Welch Catherine, Bartlett Jonathan, Petersen Irene
University College London, London, uk,
London School of Hygiene & Tropical Medicine, London, uk,
Stata J. 2014 Apr 1;14(2):418-431.
Electronic health records of longitudinal clinical data are a valuable resource for health care research. One obstacle of using databases of health records in epidemiological analyses is that general practitioners mainly record data if they are clinically relevant. We can use existing methods to handle missing data, such as multiple imputation (mi), if we treat the unavailability of measurements as a missing-data problem. Most software implementations of MI do not take account of the longitudinal and dynamic structure of the data and are difficult to implement in large databases with millions of individuals and long follow-up. Nevalainen, Kenward, and Virtanen (2009, 28: 3657-3669) proposed the two-fold fully conditional specification algorithm to impute missing data in longitudinal data. It imputes missing values at a given time point, conditional on information at the same time point and immediately adjacent time points. In this article, we describe a new command, , that implements the two-fold fully conditional specification algorithm. It is extended to accommodate MI of longitudinal clinical records in large databases.

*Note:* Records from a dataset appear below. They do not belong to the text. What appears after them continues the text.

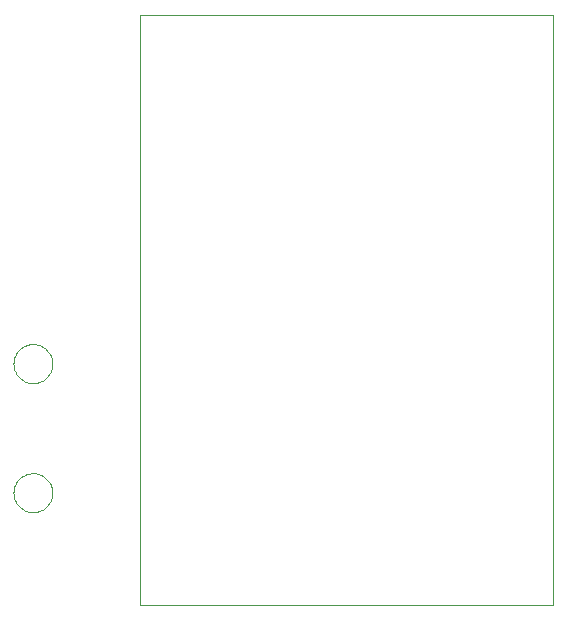
<source format=gm1>
G75*
%MOIN*%
%OFA0B0*%
%FSLAX24Y24*%
%IPPOS*%
%LPD*%
%AMOC8*
5,1,8,0,0,1.08239X$1,22.5*
%
%ADD10C,0.0000*%
D10*
X000830Y004250D02*
X000832Y004300D01*
X000838Y004350D01*
X000848Y004400D01*
X000861Y004448D01*
X000878Y004496D01*
X000899Y004542D01*
X000923Y004586D01*
X000951Y004628D01*
X000982Y004668D01*
X001016Y004705D01*
X001053Y004740D01*
X001092Y004771D01*
X001133Y004800D01*
X001177Y004825D01*
X001223Y004847D01*
X001270Y004865D01*
X001318Y004879D01*
X001367Y004890D01*
X001417Y004897D01*
X001467Y004900D01*
X001518Y004899D01*
X001568Y004894D01*
X001618Y004885D01*
X001666Y004873D01*
X001714Y004856D01*
X001760Y004836D01*
X001805Y004813D01*
X001848Y004786D01*
X001888Y004756D01*
X001926Y004723D01*
X001961Y004687D01*
X001994Y004648D01*
X002023Y004607D01*
X002049Y004564D01*
X002072Y004519D01*
X002091Y004472D01*
X002106Y004424D01*
X002118Y004375D01*
X002126Y004325D01*
X002130Y004275D01*
X002130Y004225D01*
X002126Y004175D01*
X002118Y004125D01*
X002106Y004076D01*
X002091Y004028D01*
X002072Y003981D01*
X002049Y003936D01*
X002023Y003893D01*
X001994Y003852D01*
X001961Y003813D01*
X001926Y003777D01*
X001888Y003744D01*
X001848Y003714D01*
X001805Y003687D01*
X001760Y003664D01*
X001714Y003644D01*
X001666Y003627D01*
X001618Y003615D01*
X001568Y003606D01*
X001518Y003601D01*
X001467Y003600D01*
X001417Y003603D01*
X001367Y003610D01*
X001318Y003621D01*
X001270Y003635D01*
X001223Y003653D01*
X001177Y003675D01*
X001133Y003700D01*
X001092Y003729D01*
X001053Y003760D01*
X001016Y003795D01*
X000982Y003832D01*
X000951Y003872D01*
X000923Y003914D01*
X000899Y003958D01*
X000878Y004004D01*
X000861Y004052D01*
X000848Y004100D01*
X000838Y004150D01*
X000832Y004200D01*
X000830Y004250D01*
X005034Y000502D02*
X005034Y020187D01*
X018813Y020187D01*
X018813Y000502D01*
X005034Y000502D01*
X000830Y008554D02*
X000832Y008604D01*
X000838Y008654D01*
X000848Y008704D01*
X000861Y008752D01*
X000878Y008800D01*
X000899Y008846D01*
X000923Y008890D01*
X000951Y008932D01*
X000982Y008972D01*
X001016Y009009D01*
X001053Y009044D01*
X001092Y009075D01*
X001133Y009104D01*
X001177Y009129D01*
X001223Y009151D01*
X001270Y009169D01*
X001318Y009183D01*
X001367Y009194D01*
X001417Y009201D01*
X001467Y009204D01*
X001518Y009203D01*
X001568Y009198D01*
X001618Y009189D01*
X001666Y009177D01*
X001714Y009160D01*
X001760Y009140D01*
X001805Y009117D01*
X001848Y009090D01*
X001888Y009060D01*
X001926Y009027D01*
X001961Y008991D01*
X001994Y008952D01*
X002023Y008911D01*
X002049Y008868D01*
X002072Y008823D01*
X002091Y008776D01*
X002106Y008728D01*
X002118Y008679D01*
X002126Y008629D01*
X002130Y008579D01*
X002130Y008529D01*
X002126Y008479D01*
X002118Y008429D01*
X002106Y008380D01*
X002091Y008332D01*
X002072Y008285D01*
X002049Y008240D01*
X002023Y008197D01*
X001994Y008156D01*
X001961Y008117D01*
X001926Y008081D01*
X001888Y008048D01*
X001848Y008018D01*
X001805Y007991D01*
X001760Y007968D01*
X001714Y007948D01*
X001666Y007931D01*
X001618Y007919D01*
X001568Y007910D01*
X001518Y007905D01*
X001467Y007904D01*
X001417Y007907D01*
X001367Y007914D01*
X001318Y007925D01*
X001270Y007939D01*
X001223Y007957D01*
X001177Y007979D01*
X001133Y008004D01*
X001092Y008033D01*
X001053Y008064D01*
X001016Y008099D01*
X000982Y008136D01*
X000951Y008176D01*
X000923Y008218D01*
X000899Y008262D01*
X000878Y008308D01*
X000861Y008356D01*
X000848Y008404D01*
X000838Y008454D01*
X000832Y008504D01*
X000830Y008554D01*
M02*

</source>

纵向临床数据的电子健康记录是医疗保健研究的宝贵资源。在流行病学分析中使用健康记录数据库的一个障碍是,全科医生主要记录具有临床相关性的数据。如果我们将测量数据的不可用视为一个缺失数据问题,我们可以使用现有方法来处理缺失数据,比如多重填补(mi)。多重填补的大多数软件实现没有考虑到数据的纵向和动态结构,并且在包含数百万个体和长期随访的大型数据库中难以实施。内瓦莱宁、肯沃德和维尔塔宁(2009年,28: 3657 - 3669)提出了双重完全条件设定算法,用于估算纵向数据中的缺失数据。它在给定时间点估算缺失值,条件是同一时间点及紧邻时间点的信息。在本文中,我们描述了一个新的命令,它实现了双重完全条件设定算法。它经过扩展,以适应大型数据库中纵向临床记录的多重填补。